Other friends of mine who had euthanized their pets still questioned their decisions. One feared her cat had felt pain during the procedure because he’d opened his eyes. Another regretted not putting her kitty down sooner, because she suffered near the end of her illness.

At my vet’s suggestion, I located the nearest 24-hour emergency medical center. I also researched vets in my area who made house calls. If it was necessary to euthanize Catherine, I’d hoped it would be possible to do it at home.

Considering Euthanasia: Looking Towards Professional Resources

I called Dr. Wendy McCulloch of Pet Requiem, a veterinary house call service in New York and New Jersey. She explained that the process involved two injections: a sedative followed by an anesthetic in a large enough dose to stop the heart. Some vets use different methods, so it is something to discuss beforehand. She believes it is best for the pet if the owner can be present. When I asked about my friend’s cat opening his eyes during the procedure she said it was a natural response to sedation, and not an indication of pain.

Dr. McCulloch has resources on her website PetRequiem.com, including a scale to help evaluate an animal’s quality of life. Considerations include whether a pet seems happy, and if there are more good days than bad.

Considering Euthanasia: A Struggle to Make a Firm Decision

A friend who had taken classes in animal communication offered to do a reading for me. She said she could “talk” to Catherine telepathically and find out what she wanted.  All she needed was for me to e-mail her a photo. I was skeptical, but went ahead. When my friend wrote back that Catherine was ready to die and wanted to be euthanized, it didn’t make sense. Catherine was in the midst of a rally: eating well and zooming around the apartment like she had since she was a kitten.

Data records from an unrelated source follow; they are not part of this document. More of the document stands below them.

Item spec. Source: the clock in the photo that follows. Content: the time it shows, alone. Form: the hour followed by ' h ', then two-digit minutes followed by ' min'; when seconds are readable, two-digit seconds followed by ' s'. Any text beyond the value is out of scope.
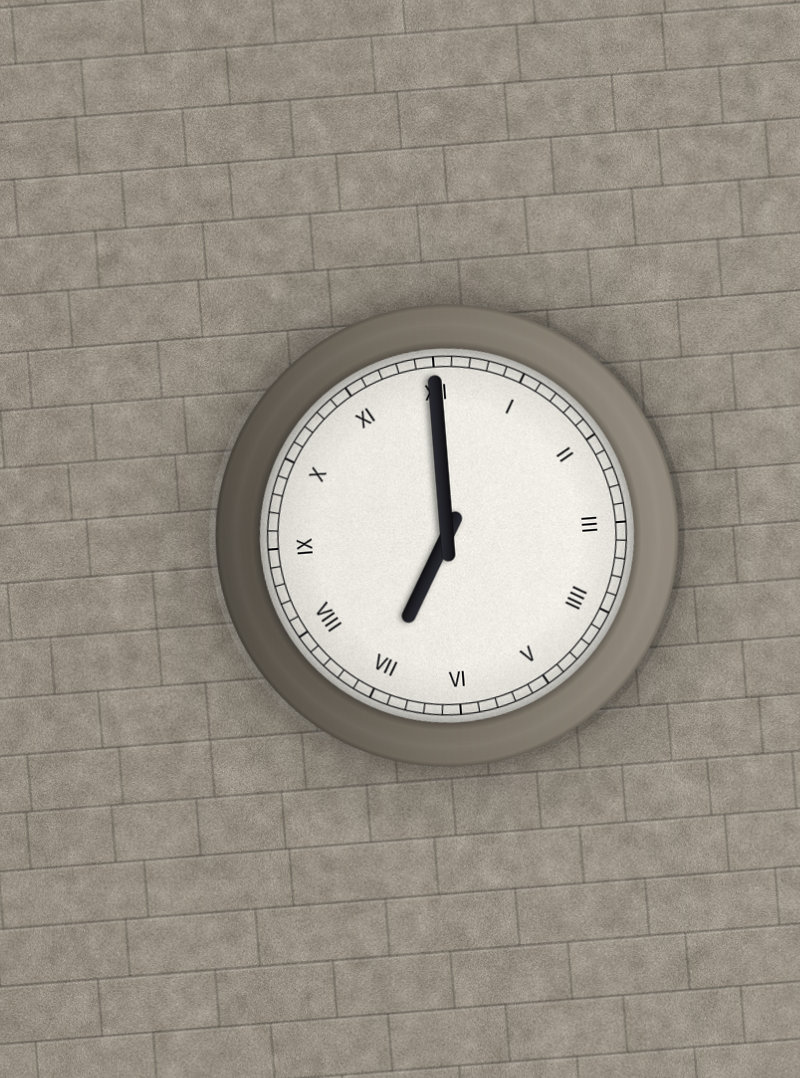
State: 7 h 00 min
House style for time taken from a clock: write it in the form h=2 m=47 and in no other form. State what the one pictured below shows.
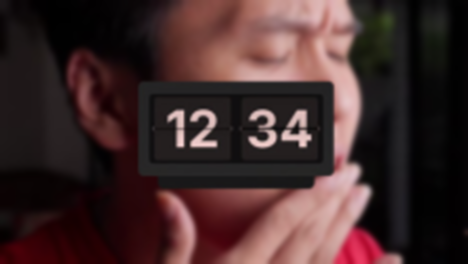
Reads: h=12 m=34
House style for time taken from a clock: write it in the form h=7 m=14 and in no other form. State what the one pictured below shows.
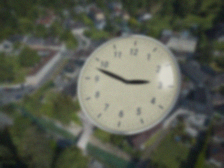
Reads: h=2 m=48
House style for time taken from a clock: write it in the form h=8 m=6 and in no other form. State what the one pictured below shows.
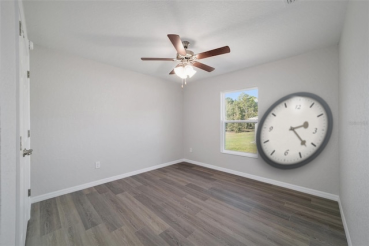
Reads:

A few weeks later, I found myself browsing professional animal communicators on the Internet.  I called a woman who gave complimentary end-of-life readings. She said Catherine wanted a natural death. But she also said that Catherine no longer wanted to be touched. I knew that wasn’t true because she still nuzzled against my hand to be stroked.

That was the end of my looking to others to communicate with Catherine. I decided I knew her best, and started to trust myself.

Considering Euthanasia: Catherine’s Story

Two months after Catherine’s diagnosis, I came home to find her unable to get up. I scooped her into my arms and called Dr. McCulloch, who came right over. She examined Catherine, and said she was close to death. Without intervention she would die in the night, but she thought it was kinder to euthanize her now. I agreed. Catherine was lying on her favorite cushion on the couch. I petted her and told her I loved her as she drifted off. It couldn’t have been more peaceful.

Afterwards, I wondered if I should have euthanized Catherine sooner. I don’t know how long she was lying on the floor before I found her. Like my friends who had cared for their dying pets, I had lingering doubts.

Often there is no clear best course of action. As caretakers, all we can do is consult with our vets, monitor our animal’s symptoms and behavior, and make our decisions with love. Then we have to let go.